## PROBLEM TO WORK ON
Please express the items below, from the start through the line containing "part of a plate", as a Markdown table with the columns Row and Entry. Give each line its own numbered row and leave out blank lines.

(Data excerpts)
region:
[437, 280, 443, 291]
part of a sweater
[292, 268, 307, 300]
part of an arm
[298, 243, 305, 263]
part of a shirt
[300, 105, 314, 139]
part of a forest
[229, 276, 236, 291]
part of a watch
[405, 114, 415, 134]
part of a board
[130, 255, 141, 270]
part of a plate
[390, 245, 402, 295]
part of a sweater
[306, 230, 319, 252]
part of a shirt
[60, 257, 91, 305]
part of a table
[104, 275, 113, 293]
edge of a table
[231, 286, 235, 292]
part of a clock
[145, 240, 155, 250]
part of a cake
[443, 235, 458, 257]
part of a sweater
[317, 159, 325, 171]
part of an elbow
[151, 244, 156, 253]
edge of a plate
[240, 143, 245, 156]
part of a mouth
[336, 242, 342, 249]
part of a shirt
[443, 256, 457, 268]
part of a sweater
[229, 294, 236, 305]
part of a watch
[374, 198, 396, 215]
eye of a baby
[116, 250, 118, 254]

## SOLUTION TO THE PROBLEM
| Row | Entry |
|---|---|
| 1 | region: |
| 2 | [437, 280, 443, 291] |
| 3 | part of a sweater |
| 4 | [292, 268, 307, 300] |
| 5 | part of an arm |
| 6 | [298, 243, 305, 263] |
| 7 | part of a shirt |
| 8 | [300, 105, 314, 139] |
| 9 | part of a forest |
| 10 | [229, 276, 236, 291] |
| 11 | part of a watch |
| 12 | [405, 114, 415, 134] |
| 13 | part of a board |
| 14 | [130, 255, 141, 270] |
| 15 | part of a plate |